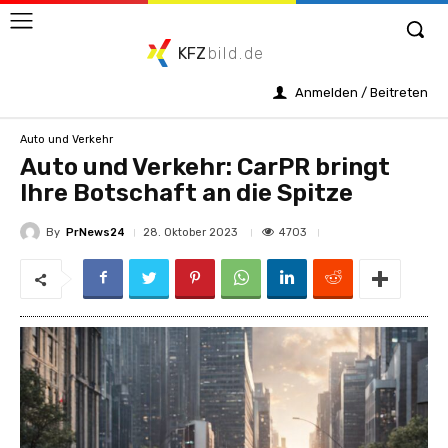
KFZ
bild.de
Anmelden / Beitreten
Auto und Verkehr
Auto und Verkehr: CarPR bringt
Ihre Botschaft an die Spitze
By
PrNews24
4703
28. Oktober 2023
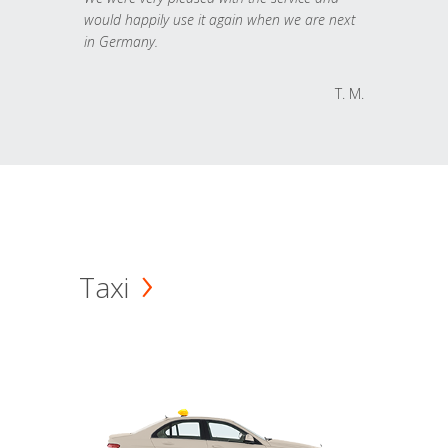
would happily use it again when we are next
in Germany.
T. M.
Taxi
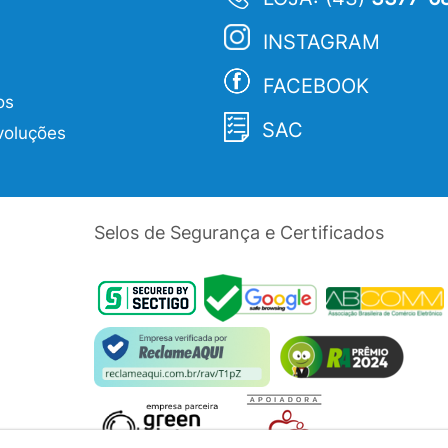
INSTAGRAM
FACEBOOK
os
SAC
voluções
Selos de Segurança e Certificados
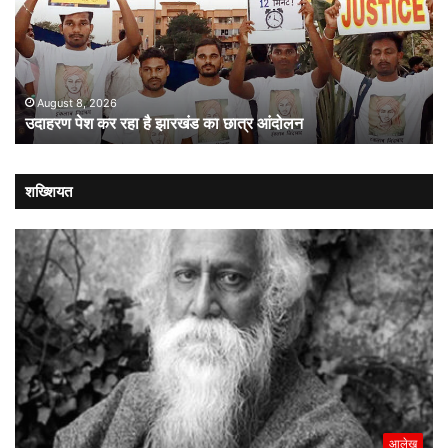
है
लोक
झारखंड
:
का
संव
छात्र
की
आंदोलन
संस
August 8, 2026
उदाहरण पेश कर रहा है झारखंड का छात्र आंदोलन
कब
लौट
शख्शियत
आलेख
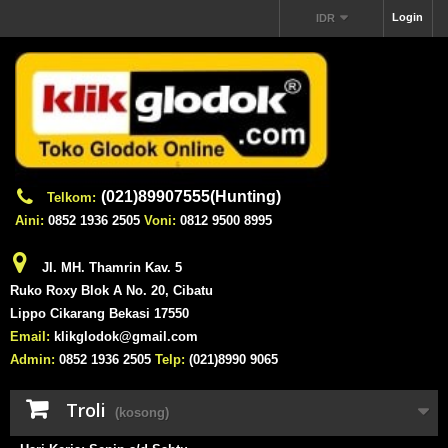
Login
IDR
(021)89907555(Hunting)
Telkom:
Aini:
0852 1936 2505
Voni:
0812 9500 8995
Jl. MH. Thamrin Kav. 5
Ruko Roxy Blok A No. 20, Cibatu
Lippo Cikarang Bekasi 17550
Email:
klikglodok@gmail.com
Admin:
0852 1936 2505
Telp:
(021)8990 9065
Troli
(kosong)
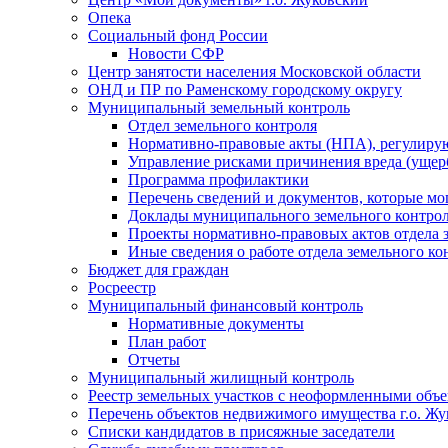
Опека
Социальный фонд России
Новости СФР
Центр занятости населения Московской области
ОНД и ПР по Раменскому городскому округу
Муниципальный земельный контроль
Отдел земельного контроля
Нормативно-правовые акты (НПА), регулиру
Управление рисками причинения вреда (ущерб
Программа профилактики
Перечень сведений и документов, которые мо
Доклады муниципального земельного контро
Проекты нормативно-правовых актов отдела 
Иные сведения о работе отдела земельного ко
Бюджет для граждан
Росреестр
Муниципальный финансовый контроль
Нормативные документы
План работ
Отчеты
Муниципальный жилищный контроль
Реестр земельных участков с неоформленными объ
Перечень объектов недвижимого имущества г.о. Ж
Списки кандидатов в присяжные заседатели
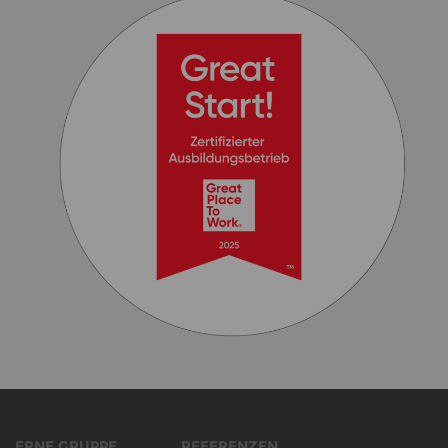
ERNE GRUPPE
REFERENZEN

-----

- [Your objective]: The data above, line by line: transcribe it exactly and drop the pictures.

- [Response to the task]:
KFZ
bild.de
Anmelden / Beitreten
Auto und Verkehr
Auto und Verkehr: CarPR bringt
Ihre Botschaft an die Spitze
By
PrNews24
4703
28. Oktober 2023
would happily use it again when we are next
in Germany.
T. M.
Taxi
INSTAGRAM
FACEBOOK
os
SAC
voluções
Selos de Segurança e Certificados
है
लोक
झारखंड
:
का
संव
छात्र
की
आंदोलन
संस
August 8, 2026
उदाहरण पेश कर रहा है झारखंड का छात्र आंदोलन
कब
लौट
शख्शियत
आलेख
Login
IDR
(021)89907555(Hunting)
Telkom:
Aini:
0852 1936 2505
Voni:
0812 9500 8995
Jl. MH. Thamrin Kav. 5
Ruko Roxy Blok A No. 20, Cibatu
Lippo Cikarang Bekasi 17550
Email:
klikglodok@gmail.com
Admin:
0852 1936 2505
Telp:
(021)8990 9065
Troli
(kosong)
Опека
Социальный фонд России
Новости СФР
Центр занятости населения Московской области
ОНД и ПР по Раменскому городскому округу
Муниципальный земельный контроль
Отдел земельного контроля
Нормативно-правовые акты (НПА), регулиру
Управление рисками причинения вреда (ущерб
Программа профилактики
Перечень сведений и документов, которые мо
Доклады муниципального земельного контро
Проекты нормативно-правовых актов отдела 
Иные сведения о работе отдела земельного ко
Бюджет для граждан
Росреестр
Муниципальный финансовый контроль
Нормативные документы
План работ
Отчеты
Муниципальный жилищный контроль
Реестр земельных участков с неоформленными объ
Перечень объектов недвижимого имущества г.о. Ж
Списки кандидатов в присяжные заседатели
ERNE GRUPPE
REFERENZEN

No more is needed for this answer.